* Brief 1: In the ad deduplication notebook, what is the name of the output table for Google 2022 ads?
* Brief 2: Extend the ad deduplication notebook past its final line of code.

* Passage for review:
## Final results deduplication

This notebook serves two main purposes: 

1. Identify **exact duplicates** using a collection of variables appropriate for your research objectives

> For example, you may define content duplicates based on all of the text fields (e.g. 'ad_creative_body' for Facebook ads, 'ad_text' for Google ads, 'google_asr_text', 'aws_ocr_video_text', 'aws_ocr_img_text') and checksum values ('checksum', derived from the [image-video-data-preparation/code/01-get-checksum-for-deduplication.ipynb](https://github.com/Wesleyan-Media-Project/image-video-data-preparation/blob/main/code/01-get-checksum-for-deduplication.ipynb) step)



2. Label duplicate ads with unique creative identifiers (cids)

> Output tables of this notebook map ad_ids with their unique creative ids. Therefore, duplicate ads (represented by ad_id) will share the same cids. 


> Output table for Facebook 2022 ads:
> + cid_fb2022.csv

> Output table for Google 2022 ads:
> + cid_google2022.csv

## Generate creative-level unique IDs 
Assign a unique ID to each piece of unique creative content 

In [None]:
import pandas as pd

In [None]:
'''
Load your final ad_id level "text table" (output from 01-merge-results/01_merge_preprocessed_results/). 

for Facebook 2022 ads: 
fb_2022_adid_text.csv.gz

for Google 2022 ads:
g2022_adid_01062021_11082022_text.csv

'''

df = pd.read_csv('my-final-text-table.csv')

* Raw data:
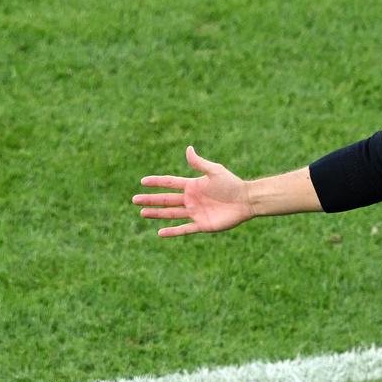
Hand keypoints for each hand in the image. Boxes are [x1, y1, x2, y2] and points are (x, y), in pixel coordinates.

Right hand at [132, 146, 253, 236]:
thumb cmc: (232, 184)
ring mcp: (195, 212)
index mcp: (193, 185)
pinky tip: (160, 232)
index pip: (170, 183)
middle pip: (166, 199)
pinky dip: (172, 231)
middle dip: (151, 199)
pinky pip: (184, 229)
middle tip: (134, 199)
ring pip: (171, 213)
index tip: (143, 181)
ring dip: (156, 213)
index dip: (157, 182)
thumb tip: (188, 148)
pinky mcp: (202, 225)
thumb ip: (200, 163)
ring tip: (142, 213)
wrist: (246, 200)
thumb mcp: (215, 171)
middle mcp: (191, 199)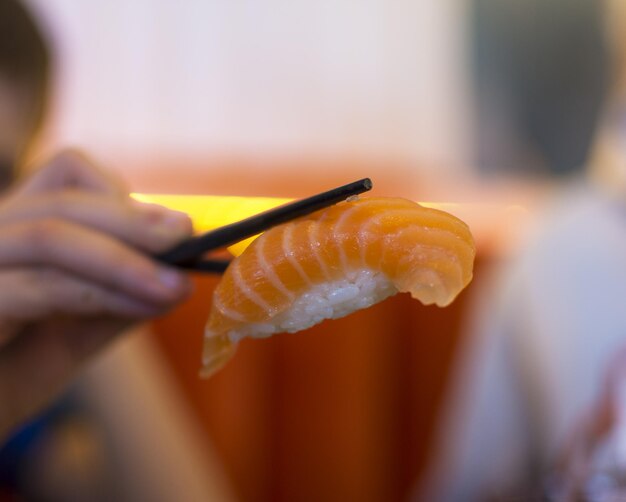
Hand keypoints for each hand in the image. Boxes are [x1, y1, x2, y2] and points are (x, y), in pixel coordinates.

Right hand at [0, 150, 192, 437]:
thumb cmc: (14, 375)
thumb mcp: (77, 330)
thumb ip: (118, 298)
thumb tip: (178, 278)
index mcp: (16, 227)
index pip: (67, 176)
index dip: (124, 199)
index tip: (177, 229)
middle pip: (63, 199)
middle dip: (135, 222)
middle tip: (188, 238)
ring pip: (51, 235)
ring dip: (126, 260)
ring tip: (175, 284)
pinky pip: (41, 286)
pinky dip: (103, 294)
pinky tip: (146, 307)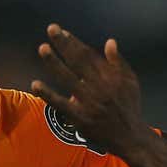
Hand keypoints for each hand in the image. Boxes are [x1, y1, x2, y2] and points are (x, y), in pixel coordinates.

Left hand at [31, 24, 148, 154]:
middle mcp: (99, 86)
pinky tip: (36, 85)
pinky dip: (48, 95)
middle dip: (64, 44)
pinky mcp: (80, 118)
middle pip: (78, 61)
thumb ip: (119, 62)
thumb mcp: (131, 82)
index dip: (74, 42)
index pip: (88, 55)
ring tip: (43, 49)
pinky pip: (61, 104)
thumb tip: (110, 41)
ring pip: (68, 79)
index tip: (62, 32)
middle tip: (51, 29)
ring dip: (54, 63)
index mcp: (110, 76)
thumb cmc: (130, 107)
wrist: (131, 138)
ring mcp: (88, 102)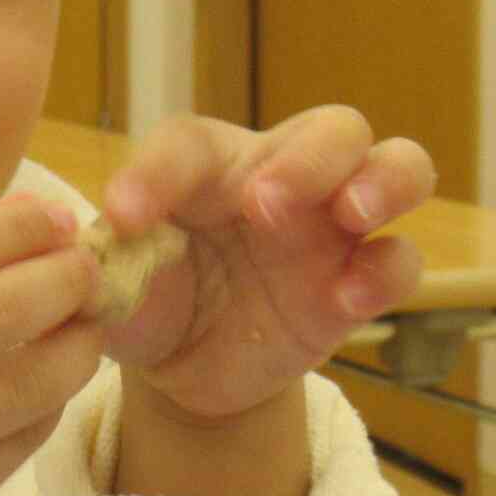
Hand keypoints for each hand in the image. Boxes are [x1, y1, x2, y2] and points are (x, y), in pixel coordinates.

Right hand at [0, 191, 107, 495]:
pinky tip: (52, 379)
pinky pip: (15, 444)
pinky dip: (47, 404)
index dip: (14, 229)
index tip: (63, 218)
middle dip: (60, 283)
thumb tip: (37, 216)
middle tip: (95, 268)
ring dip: (73, 348)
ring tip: (89, 322)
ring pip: (21, 388)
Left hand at [96, 106, 434, 422]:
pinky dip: (384, 270)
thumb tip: (95, 248)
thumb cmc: (148, 298)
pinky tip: (346, 298)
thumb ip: (106, 262)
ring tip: (352, 213)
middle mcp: (281, 177)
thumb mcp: (114, 282)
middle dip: (310, 158)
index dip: (155, 172)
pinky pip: (400, 259)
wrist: (182, 368)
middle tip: (264, 205)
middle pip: (333, 127)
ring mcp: (330, 227)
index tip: (122, 218)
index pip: (190, 143)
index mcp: (208, 165)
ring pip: (400, 165)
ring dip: (383, 180)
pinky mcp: (357, 280)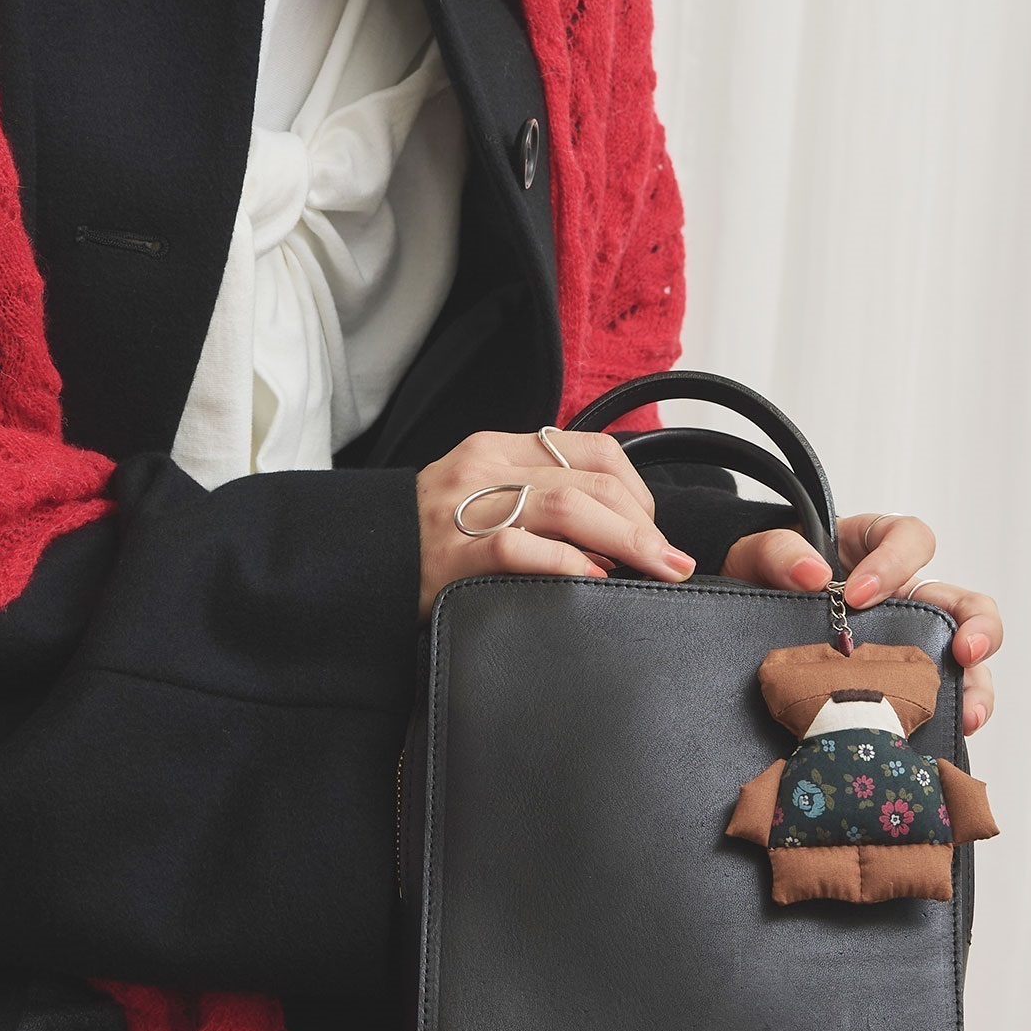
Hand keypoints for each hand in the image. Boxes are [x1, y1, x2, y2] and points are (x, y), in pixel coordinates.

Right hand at [415, 430, 694, 621]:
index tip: (655, 528)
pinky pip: (521, 550)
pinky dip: (567, 565)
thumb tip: (612, 532)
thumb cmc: (428, 542)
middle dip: (645, 523)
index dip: (637, 489)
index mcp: (497, 449)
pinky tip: (594, 581)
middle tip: (672, 562)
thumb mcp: (480, 496)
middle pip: (591, 479)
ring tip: (656, 570)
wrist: (359, 563)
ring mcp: (467, 509)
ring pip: (567, 507)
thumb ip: (535, 497)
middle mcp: (485, 469)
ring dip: (626, 541)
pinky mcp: (454, 555)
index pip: (590, 448)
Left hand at [720, 512, 1001, 736]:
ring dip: (975, 683)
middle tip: (965, 651)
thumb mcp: (758, 555)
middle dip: (977, 625)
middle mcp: (902, 598)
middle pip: (962, 603)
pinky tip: (947, 736)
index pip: (909, 540)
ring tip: (967, 713)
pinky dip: (948, 718)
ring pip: (963, 658)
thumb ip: (779, 554)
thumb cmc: (761, 580)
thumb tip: (812, 575)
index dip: (895, 563)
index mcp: (874, 552)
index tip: (858, 595)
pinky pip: (934, 699)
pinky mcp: (897, 683)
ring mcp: (905, 643)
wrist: (740, 626)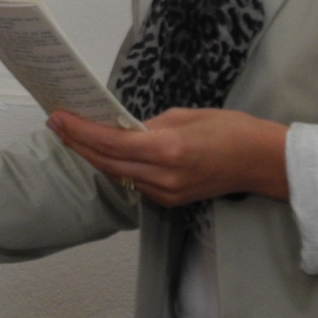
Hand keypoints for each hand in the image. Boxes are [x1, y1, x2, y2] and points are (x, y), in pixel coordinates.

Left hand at [48, 107, 288, 207]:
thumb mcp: (185, 116)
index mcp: (168, 150)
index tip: (58, 116)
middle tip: (56, 123)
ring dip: (92, 155)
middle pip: (107, 163)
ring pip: (117, 174)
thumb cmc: (229, 129)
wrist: (261, 161)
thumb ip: (149, 125)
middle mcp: (163, 177)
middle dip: (78, 143)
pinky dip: (114, 166)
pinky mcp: (170, 201)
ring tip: (71, 134)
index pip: (111, 143)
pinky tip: (101, 151)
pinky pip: (133, 182)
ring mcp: (166, 193)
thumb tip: (122, 129)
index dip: (80, 130)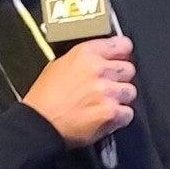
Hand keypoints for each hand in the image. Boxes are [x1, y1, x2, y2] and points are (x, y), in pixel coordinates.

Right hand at [22, 36, 136, 147]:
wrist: (38, 124)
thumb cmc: (44, 98)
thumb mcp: (59, 64)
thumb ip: (85, 59)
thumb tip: (102, 59)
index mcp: (86, 54)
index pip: (122, 44)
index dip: (123, 53)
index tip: (121, 58)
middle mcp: (99, 69)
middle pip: (129, 69)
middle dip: (120, 79)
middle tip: (107, 87)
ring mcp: (106, 91)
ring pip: (130, 91)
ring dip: (120, 99)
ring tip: (103, 104)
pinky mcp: (110, 112)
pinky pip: (128, 113)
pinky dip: (119, 117)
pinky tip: (105, 117)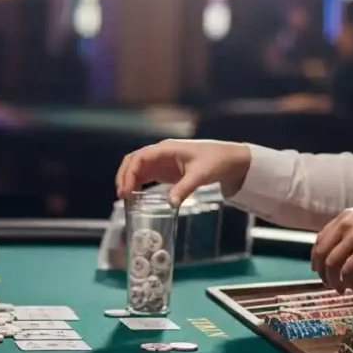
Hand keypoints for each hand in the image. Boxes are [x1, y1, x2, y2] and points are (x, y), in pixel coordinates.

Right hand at [116, 139, 251, 204]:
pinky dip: (137, 185)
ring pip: (137, 169)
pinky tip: (136, 197)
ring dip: (129, 181)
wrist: (230, 160)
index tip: (126, 190)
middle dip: (123, 176)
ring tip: (125, 199)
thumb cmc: (216, 161)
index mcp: (166, 149)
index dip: (129, 173)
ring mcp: (162, 162)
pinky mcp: (166, 171)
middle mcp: (160, 153)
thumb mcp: (200, 175)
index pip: (139, 157)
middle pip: (133, 161)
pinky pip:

* Answer section 1: cid_google2022.csv

* Answer section 2:
If including checksum values to identify duplicate content, merge the `checksum` columns for images and videos (produced from [image and video data preparation/code/01-get-checksum-for-deduplication.ipynb](https://github.com/Wesleyan-Media-Project/image-video-data-preparation/blob/main/code/01-get-checksum-for-deduplication.ipynb)) into `df` on the `filename` column


In [None]:
'''
Google ads content deduplication fields
'''
columns_for_dedup = ['ad_title', 'ad_text', 'google_asr_text', 'aws_ocr_video_text', 'aws_ocr_img_text', 'checksum']


'''
Facebook ads content deduplication fields
'''

columns_for_dedup = ['ad_id', 'page_name', 'disclaimer', 'ad_creative_body', 'ad_creative_link_caption', 
                     'ad_creative_link_title', 'ad_creative_link_description', 
                     'google_asr_text', 'aws_ocr_text_img', 'aws_ocr_text_vid', 'checksum']

In [None]:
'''
Assign group indices (which will be our creative-level unique IDs) to all data points 
based on repetitive values across columns_for_dedup

In other words, duplicated rows will get assigned the same 'ngroups' value
variable 'ngroups' is a vector that records the group index for every row 
'''

ngroups = df.groupby(by = columns_for_dedup, dropna=False, as_index=False).ngroup()

In [None]:
'''
Prefix the group indices and generate unique IDs in text strings denoted as cid_1, cid_2,..., etc.

Name the variable accordingly (we named it wmp_creative_id)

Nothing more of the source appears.